• [TASK REQUIREMENTS] Reproduce the lines below exactly, starting at the one containing "Identify the document" and stopping at the final line.

[Data items]
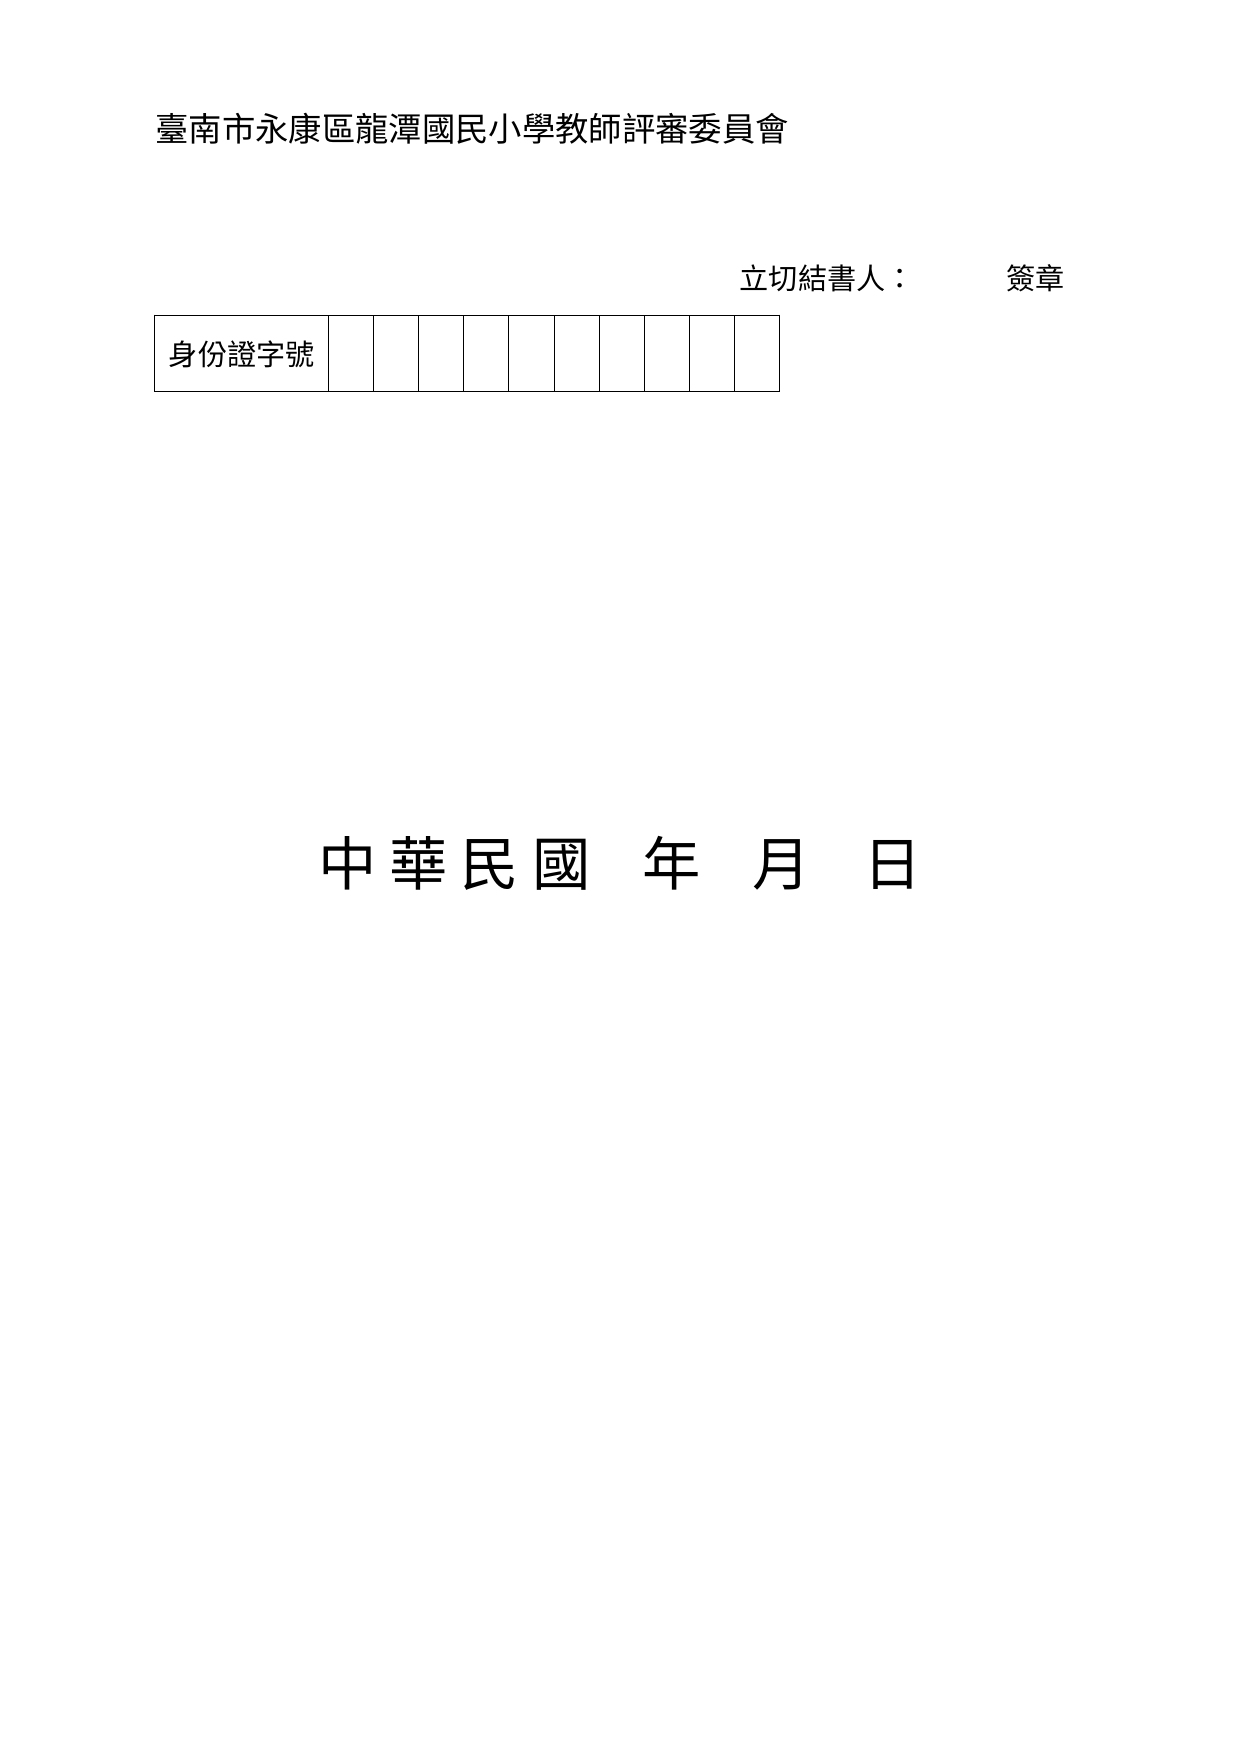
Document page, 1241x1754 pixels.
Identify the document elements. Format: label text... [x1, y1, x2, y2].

table_header [374, 316, 418, 391]
table_header [464, 316, 508, 391]
table_header [600, 316, 644, 391]
text 中 華 民 國 年 月 日 [89, 804, 1152, 917]
table_header [555, 316, 599, 391]
table_header [690, 316, 734, 391]
table_header [419, 316, 463, 391]
table_header [509, 316, 554, 391]
text 立切結書人： 簽章 [89, 239, 1064, 314]
table_header [645, 316, 689, 391]
table_header [329, 316, 373, 391]
text 臺南市永康區龍潭國民小學教師評審委員會 [89, 89, 1152, 164]
table_header [735, 316, 779, 391]
table_header 身份證字號 [155, 316, 328, 391]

• [RESPONSE AREA]
Identify the document elements. Format: label text... [x1, y1, x2, y2].

table_header [374, 316, 418, 391]
table_header [464, 316, 508, 391]
table_header [600, 316, 644, 391]
text 中 華 民 國 年 月 日 [89, 804, 1152, 917]
table_header [555, 316, 599, 391]
table_header [690, 316, 734, 391]
table_header [419, 316, 463, 391]
table_header [509, 316, 554, 391]
text 立切結書人： 簽章 [89, 239, 1064, 314]
table_header [645, 316, 689, 391]
table_header [329, 316, 373, 391]
text 臺南市永康區龍潭國民小學教師評審委員會 [89, 89, 1152, 164]
table_header [735, 316, 779, 391]
table_header 身份證字號 [155, 316, 328, 391]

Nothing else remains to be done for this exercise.